Source extract >>
Let’s all thank Neil for his contribution to this post. His comment on my Shifter site was the impetus for this film. Notes, journals, notebooks. All part of my daily life. I use these items as much or more than my computer, camera, bike, and hook kick training dummy. More than a few people are nervous about notes and journaling. Forget about everything else and start the process. Your notes do not have to look like works of art. The best note-takers are journalists, and trust me when I say that NONE of them produce notes that look like artwork. Artwork notes are a product of the YouTube facade. I share digital and analog processes in this film and how I make my daily notes.

Comments 24
I often work with sketch artists on events, and one of them recommended a book called “Drawing on the right side of your brain”by Betty Edwards for learning. Everybody who’s into drawing says it’s a great starting point, so I bought it with the exercise booklet and will start, because my 6 y.o. son is madly into drawing and I want to share that with him. I’ll tell you how it goes, but so far it seems great.
Author
I’ve got it. A great book. It’s in depth and requires you to build a few items, but if you have the time it’s a legendary book.
This is great, one of the favorite video you’ve done. I’ve been taking notes for years on a computer using Microsoft OneNote (looks similar to Notability) and only started a year ago using a physical journal and a pen. One of the best decision I’ve made, it allows me to put screens away for a little while. I’m curious to know how do you organize your digital notes. I do mine by subject (Photography, Cooking, …). Do you have a section similar to your physical or paper journal, i.e. one for each day (2025 – February – 5: “Today, I will…”).
Author
My digi notes are just there. They aren’t organized, but I can easily find what I need based on the book title.

To do >>
1 > Please output the records word for word, beginning at the start of the records and stopping after the line that contains "county / district: Asotin". Leave the pictures out.
2 > Pick up the post on note-taking and journaling from its last line and keep it going.
The post and the records come from unrelated sources.

Records from a dataset
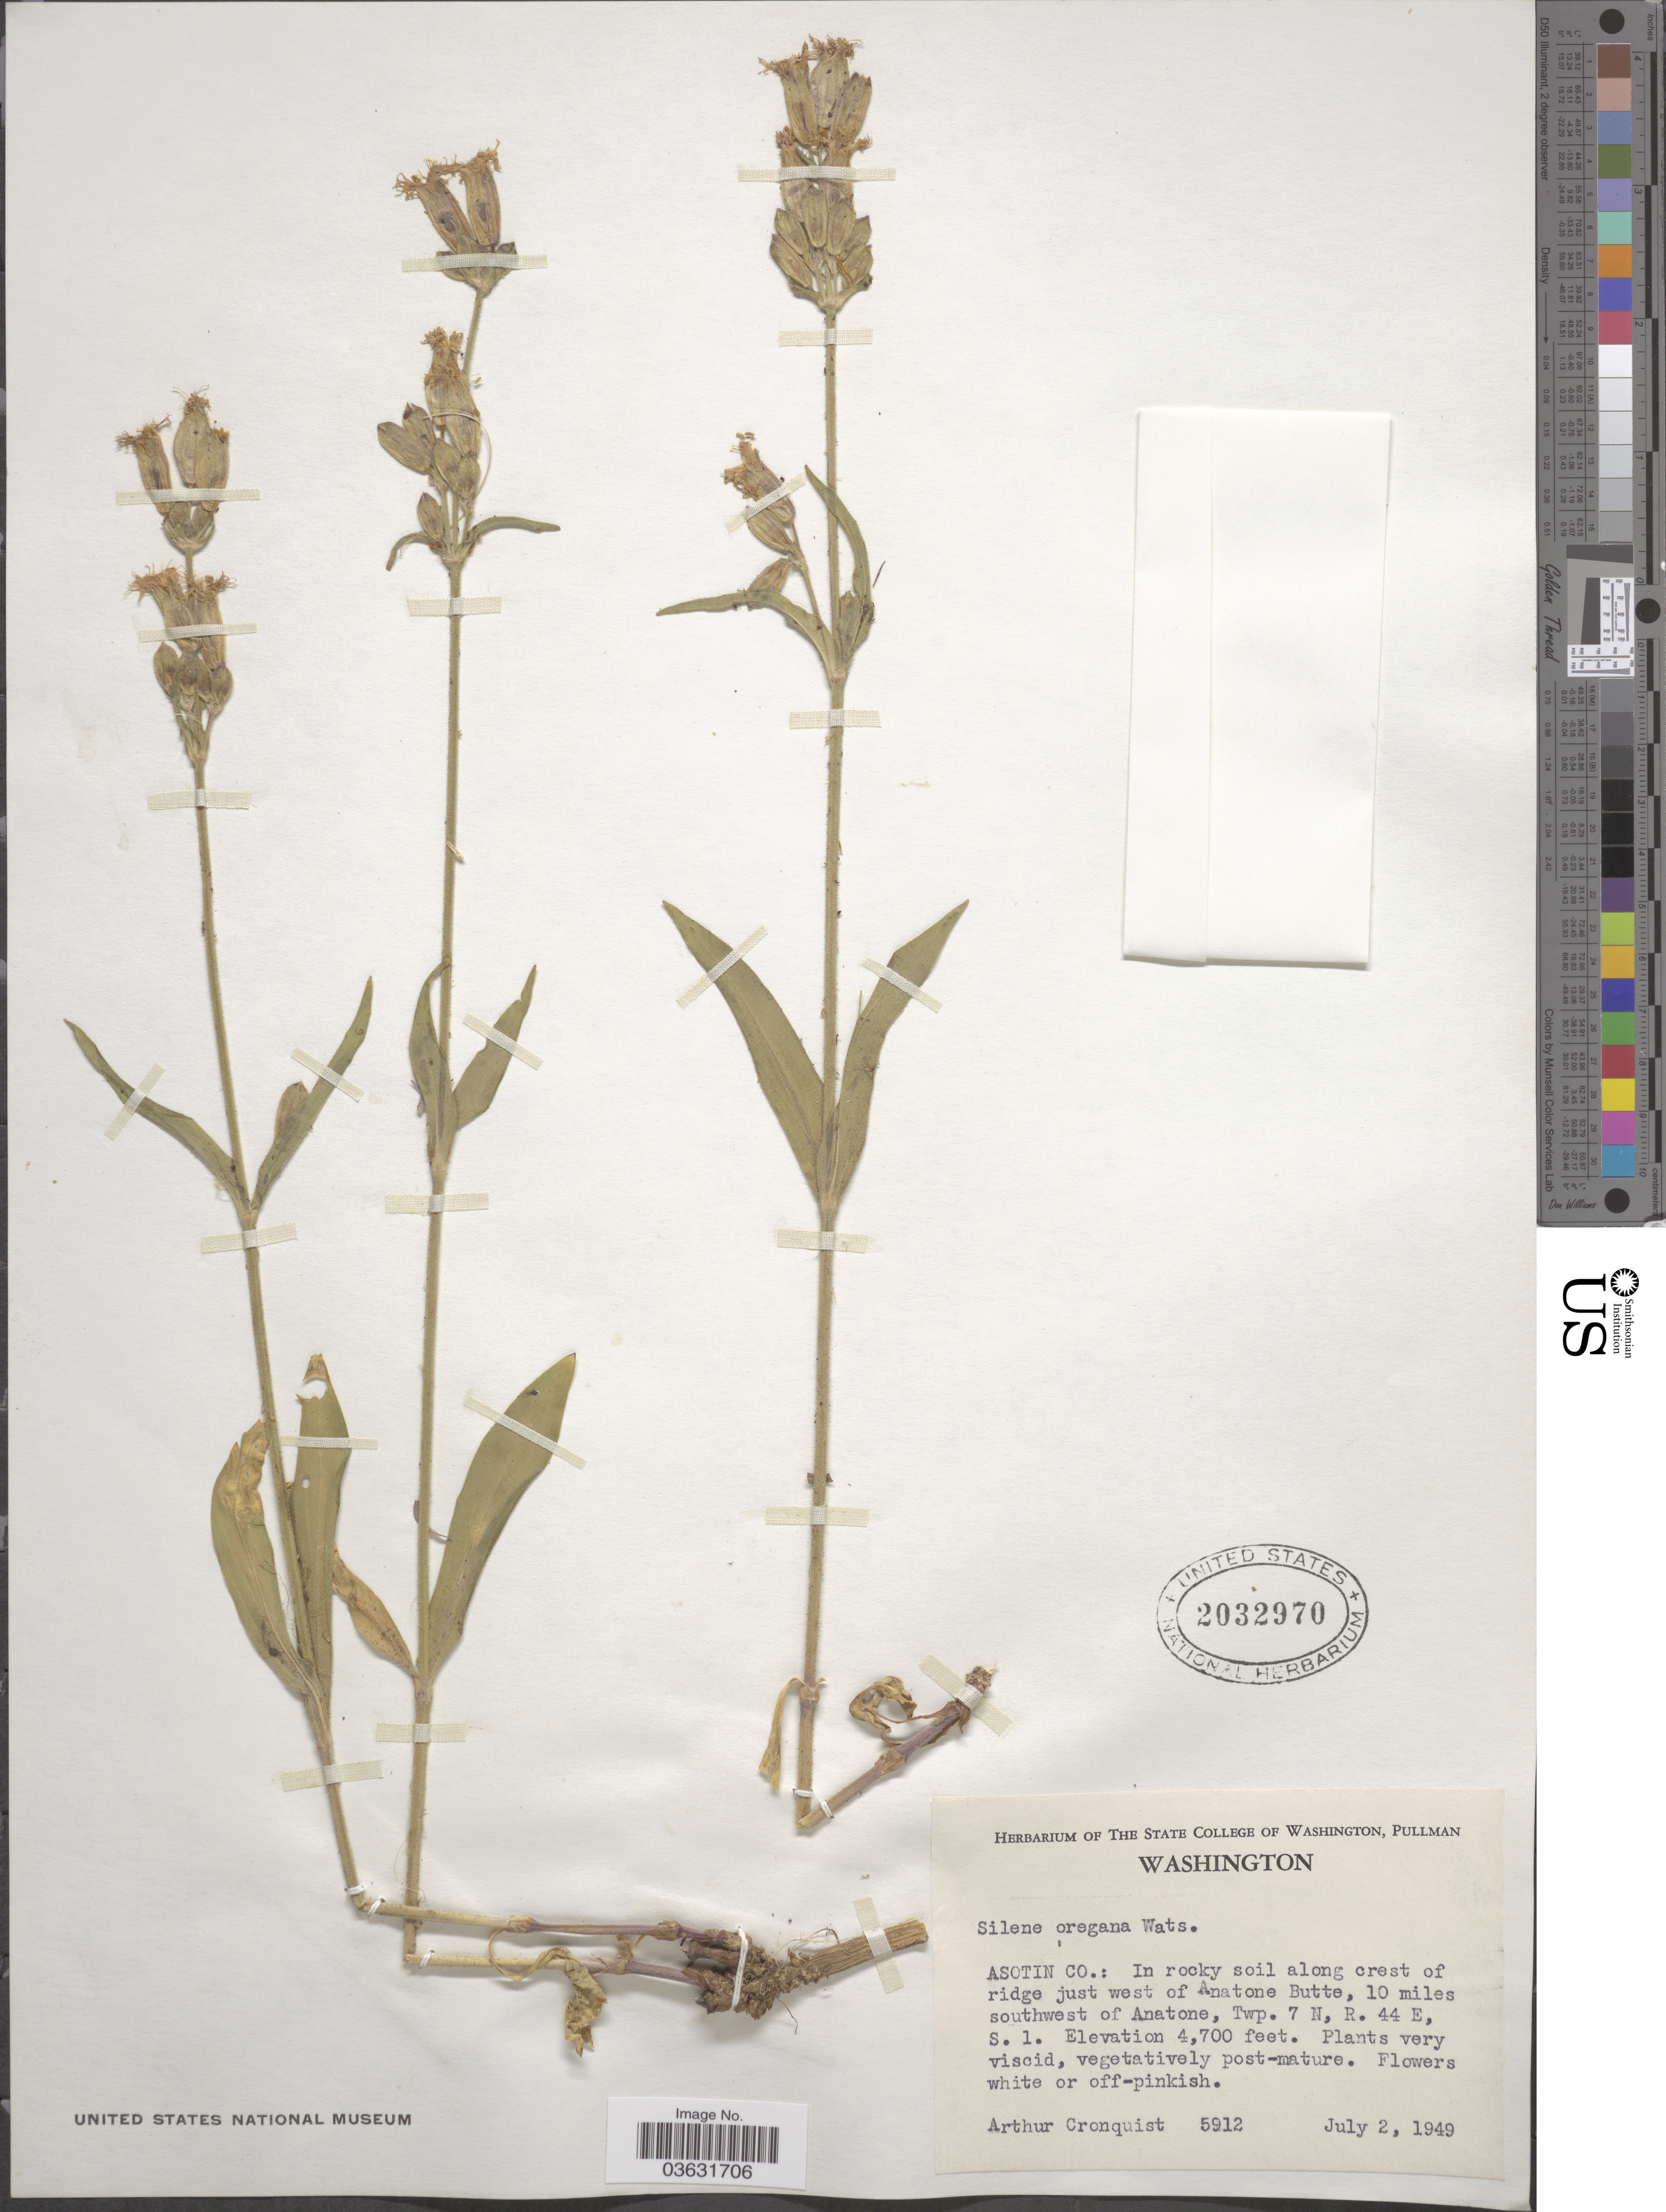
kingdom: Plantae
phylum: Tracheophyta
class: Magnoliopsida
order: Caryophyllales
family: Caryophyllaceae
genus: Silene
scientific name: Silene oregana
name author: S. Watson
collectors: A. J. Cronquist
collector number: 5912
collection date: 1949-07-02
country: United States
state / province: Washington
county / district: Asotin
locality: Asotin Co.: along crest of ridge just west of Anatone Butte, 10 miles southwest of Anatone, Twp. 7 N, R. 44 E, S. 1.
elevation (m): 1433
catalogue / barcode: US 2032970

Responses to the tasks >>
1 >
kingdom: Plantae
phylum: Tracheophyta
class: Magnoliopsida
order: Caryophyllales
family: Caryophyllaceae
genus: Silene
scientific name: Silene oregana
name author: S. Watson
collectors: A. J. Cronquist
collector number: 5912
collection date: 1949-07-02
country: United States
state / province: Washington
county / district: Asotin

2 >
It’s a struggle and effort to keep notes I often rip them apart then paste them back together in chronological order because I am not organized but in the end they actually work for me and are such an important part of my life, they might be rubber band and tape bound booklets but in the end I could never see myself using any other method to control the chaos!
Author
I like that. Kinda like the cutup method that Burroughs did!
First: A Fletch and a Night Shift reference in the same film? Outstanding! Second: There were a lot of helpful items in here. The best, for me, being the use of highlighters so you can flip through and find things more quickly. Lastly, I agree that if I too could draw, I’d probably sell my most of my camera gear. It would certainly make traveling a lot lighter!
Thanks Dan!
Author
Yes, color coding is so easy and so worth it. Fletch, Night Shift. What else do we need?
What the heck…when I start the video on Shifter, I get an auto-generated German computer voice, although at the moment, my YT settings have “language English (US)”.
Obviously, YT is getting worse by the month. I have to switch the language setting between almost every video. It translates German videos to English, and vice versa. But even the videos by an Austrian guy, who submits his videos in English with an interesting accent, get translated back into German.
And of course, there’s no setting to suppress this “feature” altogether. (I _want_ to watch “Parasite” in Korean, _with- the North-Korean aacent!)
Dan, please go back to Vimeo!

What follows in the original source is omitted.